A small group of Russian Orthodox clergy, however, has openly declared its support for Zyuganov. Some are actually monarchists angry about the Western influence that democratic reform has brought to Russia.

Ideologues within the Communist Party of Russia have appealed to them with their promise to recognize Orthodoxy, Buddhism and Islam as”traditional”Russian religions that would have privileged status. Judaism is”somewhat alien to Russia,”said Alexander Shabanov, the party’s ideology chief. Russia must also be protected from the numerous sects that have flooded the country under reforms, he says. Protestant and Catholic groups are not distinguished from cults in this general category.


And not all Communists are as well disposed towards Orthodoxy. Viktor Anpilov, head of the radical Working Russia Party, part of Zyuganov’s bloc, has threatened that if the Communists win, the Cathedral of Christ the Savior, now being reconstructed several blocks from the Kremlin, may be destroyed again. The original cathedral was blown up at Stalin’s orders in 1931.

Aman Tuleyev, widely considered to be the heir apparent to Zyuganov in the patriotic bloc, accuses the church of being at Yeltsin’s beck and call.

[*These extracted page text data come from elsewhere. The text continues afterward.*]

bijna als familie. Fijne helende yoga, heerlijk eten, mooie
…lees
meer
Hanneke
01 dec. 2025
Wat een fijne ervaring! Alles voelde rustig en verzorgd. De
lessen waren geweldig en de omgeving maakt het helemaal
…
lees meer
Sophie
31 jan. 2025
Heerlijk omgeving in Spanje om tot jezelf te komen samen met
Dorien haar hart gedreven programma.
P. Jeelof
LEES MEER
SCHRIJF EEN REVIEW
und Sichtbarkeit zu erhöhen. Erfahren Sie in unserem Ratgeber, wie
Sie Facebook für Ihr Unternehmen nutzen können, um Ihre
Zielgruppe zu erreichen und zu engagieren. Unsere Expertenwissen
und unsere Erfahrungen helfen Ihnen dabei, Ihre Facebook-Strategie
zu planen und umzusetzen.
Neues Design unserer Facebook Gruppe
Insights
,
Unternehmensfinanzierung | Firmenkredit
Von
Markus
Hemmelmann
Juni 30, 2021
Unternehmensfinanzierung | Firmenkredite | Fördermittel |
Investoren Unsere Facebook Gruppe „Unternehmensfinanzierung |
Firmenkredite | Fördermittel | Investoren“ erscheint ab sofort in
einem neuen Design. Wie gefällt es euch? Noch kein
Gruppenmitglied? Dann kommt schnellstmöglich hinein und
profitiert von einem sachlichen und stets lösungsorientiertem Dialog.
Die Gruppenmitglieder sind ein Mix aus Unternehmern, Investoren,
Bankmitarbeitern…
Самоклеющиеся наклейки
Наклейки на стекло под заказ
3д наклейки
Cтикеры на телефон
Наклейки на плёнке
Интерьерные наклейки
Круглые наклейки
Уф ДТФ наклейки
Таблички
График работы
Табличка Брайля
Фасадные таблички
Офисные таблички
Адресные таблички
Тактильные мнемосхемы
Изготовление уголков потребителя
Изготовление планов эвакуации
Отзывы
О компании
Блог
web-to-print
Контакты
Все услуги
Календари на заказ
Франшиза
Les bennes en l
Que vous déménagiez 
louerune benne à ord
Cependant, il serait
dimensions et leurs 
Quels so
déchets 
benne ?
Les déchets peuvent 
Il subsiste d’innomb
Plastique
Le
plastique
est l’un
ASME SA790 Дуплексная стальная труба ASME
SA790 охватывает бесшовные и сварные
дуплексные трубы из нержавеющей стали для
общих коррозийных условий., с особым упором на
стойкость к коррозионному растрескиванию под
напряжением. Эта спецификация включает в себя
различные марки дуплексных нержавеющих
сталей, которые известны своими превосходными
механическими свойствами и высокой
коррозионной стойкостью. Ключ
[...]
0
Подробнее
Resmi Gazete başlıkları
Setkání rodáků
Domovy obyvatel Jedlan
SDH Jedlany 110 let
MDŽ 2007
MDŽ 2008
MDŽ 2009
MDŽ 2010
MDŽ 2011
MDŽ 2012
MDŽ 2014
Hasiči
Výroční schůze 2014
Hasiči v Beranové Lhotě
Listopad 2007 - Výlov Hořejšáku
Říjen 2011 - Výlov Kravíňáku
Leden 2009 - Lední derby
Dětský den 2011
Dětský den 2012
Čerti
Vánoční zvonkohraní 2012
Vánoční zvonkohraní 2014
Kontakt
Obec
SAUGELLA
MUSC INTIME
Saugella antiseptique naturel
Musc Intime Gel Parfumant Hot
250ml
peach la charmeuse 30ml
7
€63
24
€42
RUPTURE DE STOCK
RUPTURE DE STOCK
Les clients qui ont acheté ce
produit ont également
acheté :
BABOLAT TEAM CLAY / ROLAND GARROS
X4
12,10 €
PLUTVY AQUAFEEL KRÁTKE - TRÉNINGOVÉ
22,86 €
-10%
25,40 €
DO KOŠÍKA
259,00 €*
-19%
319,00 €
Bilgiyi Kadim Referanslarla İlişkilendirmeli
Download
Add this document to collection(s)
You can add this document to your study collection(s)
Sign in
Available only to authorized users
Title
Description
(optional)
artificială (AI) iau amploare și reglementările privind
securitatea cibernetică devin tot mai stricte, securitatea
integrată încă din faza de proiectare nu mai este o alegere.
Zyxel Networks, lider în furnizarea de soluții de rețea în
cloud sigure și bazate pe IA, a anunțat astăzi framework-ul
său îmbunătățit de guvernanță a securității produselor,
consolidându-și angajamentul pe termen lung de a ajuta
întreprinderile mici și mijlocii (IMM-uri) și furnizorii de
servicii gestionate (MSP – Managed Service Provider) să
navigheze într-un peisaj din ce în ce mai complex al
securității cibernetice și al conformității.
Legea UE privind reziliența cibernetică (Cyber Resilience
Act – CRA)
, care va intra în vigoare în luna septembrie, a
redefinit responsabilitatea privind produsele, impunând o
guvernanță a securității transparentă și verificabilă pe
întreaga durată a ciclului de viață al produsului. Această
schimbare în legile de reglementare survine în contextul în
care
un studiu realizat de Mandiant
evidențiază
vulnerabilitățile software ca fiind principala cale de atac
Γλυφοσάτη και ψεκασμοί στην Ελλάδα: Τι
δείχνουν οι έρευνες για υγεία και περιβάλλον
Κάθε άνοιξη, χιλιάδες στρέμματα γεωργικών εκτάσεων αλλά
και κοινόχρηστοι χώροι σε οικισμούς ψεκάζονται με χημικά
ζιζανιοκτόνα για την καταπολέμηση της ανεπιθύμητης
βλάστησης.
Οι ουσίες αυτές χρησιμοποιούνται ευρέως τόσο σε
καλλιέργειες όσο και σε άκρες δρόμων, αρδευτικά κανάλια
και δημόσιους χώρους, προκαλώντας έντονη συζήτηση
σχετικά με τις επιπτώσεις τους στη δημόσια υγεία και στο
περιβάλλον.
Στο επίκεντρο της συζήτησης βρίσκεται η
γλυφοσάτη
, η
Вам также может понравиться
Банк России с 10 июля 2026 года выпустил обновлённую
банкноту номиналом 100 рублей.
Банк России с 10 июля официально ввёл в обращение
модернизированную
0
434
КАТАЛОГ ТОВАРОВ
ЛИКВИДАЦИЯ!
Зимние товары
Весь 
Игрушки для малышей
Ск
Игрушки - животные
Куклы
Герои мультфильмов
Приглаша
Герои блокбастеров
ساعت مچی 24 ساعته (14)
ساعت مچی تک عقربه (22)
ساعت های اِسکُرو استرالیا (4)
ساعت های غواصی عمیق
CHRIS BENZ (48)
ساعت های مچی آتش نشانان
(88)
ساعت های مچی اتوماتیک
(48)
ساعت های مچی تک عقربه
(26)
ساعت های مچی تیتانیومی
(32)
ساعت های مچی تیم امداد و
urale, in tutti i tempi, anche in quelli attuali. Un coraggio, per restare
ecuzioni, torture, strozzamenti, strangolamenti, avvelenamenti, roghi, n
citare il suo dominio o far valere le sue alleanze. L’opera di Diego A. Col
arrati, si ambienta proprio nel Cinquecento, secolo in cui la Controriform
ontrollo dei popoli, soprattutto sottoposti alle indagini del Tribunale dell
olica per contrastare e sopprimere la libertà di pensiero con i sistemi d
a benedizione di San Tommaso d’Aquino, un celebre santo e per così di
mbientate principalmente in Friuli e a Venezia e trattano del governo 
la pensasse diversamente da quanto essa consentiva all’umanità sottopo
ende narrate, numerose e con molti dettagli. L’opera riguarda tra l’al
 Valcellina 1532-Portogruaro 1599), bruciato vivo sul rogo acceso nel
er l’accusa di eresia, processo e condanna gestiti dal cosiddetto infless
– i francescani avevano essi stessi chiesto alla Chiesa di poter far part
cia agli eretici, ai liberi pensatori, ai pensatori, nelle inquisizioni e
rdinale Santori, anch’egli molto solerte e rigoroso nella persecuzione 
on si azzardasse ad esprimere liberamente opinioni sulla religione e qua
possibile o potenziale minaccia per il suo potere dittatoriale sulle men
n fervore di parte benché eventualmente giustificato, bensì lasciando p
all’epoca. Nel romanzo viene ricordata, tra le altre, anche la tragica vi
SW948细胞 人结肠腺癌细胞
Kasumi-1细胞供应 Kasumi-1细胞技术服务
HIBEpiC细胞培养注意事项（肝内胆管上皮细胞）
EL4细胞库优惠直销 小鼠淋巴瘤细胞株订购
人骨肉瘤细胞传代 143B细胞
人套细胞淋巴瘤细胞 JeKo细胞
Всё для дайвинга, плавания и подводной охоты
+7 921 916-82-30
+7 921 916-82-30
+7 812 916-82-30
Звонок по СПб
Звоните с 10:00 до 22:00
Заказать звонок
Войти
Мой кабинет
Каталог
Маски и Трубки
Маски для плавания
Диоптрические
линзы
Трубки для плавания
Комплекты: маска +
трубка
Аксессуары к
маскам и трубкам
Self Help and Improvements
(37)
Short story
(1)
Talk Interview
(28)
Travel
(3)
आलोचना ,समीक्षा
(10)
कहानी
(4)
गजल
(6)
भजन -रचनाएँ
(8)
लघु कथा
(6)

Patriarch Alexii is now persona non grata even among Communists who say they support the church.”In our state, the patriarch is not the whole church. His opinion is just one opinion,”said Alexei Podberyozkin, head of the Spiritual Heritage Foundation, a nationalist group that is closely allied with Zyuganov.”The bishops and leaders of the parishes, they reflect church opinions.” Metropolitan Kirill of Smolensk, head of the church’s external relations department, whom some have suspected of supporting Zyuganov, criticized clergy who openly back Zyuganov. They have a right to their personal opinion, he recently told reporters, but they must ensure that”there is no confusion in the popular consciousness between a person’s personal position and that of the church.” Priests who are against Zyuganov worry that such confusion is inevitable.”There is a popular thirst for God on top of a complete lack of knowledge,”said the Rev. Georgy Chistyakov of the Church of Saints Cosmos and Damian in the center of Moscow, known for its active social work and liberal preaching.”So it’s very easy for today’s religiosity to be used as ideology, for political goals.”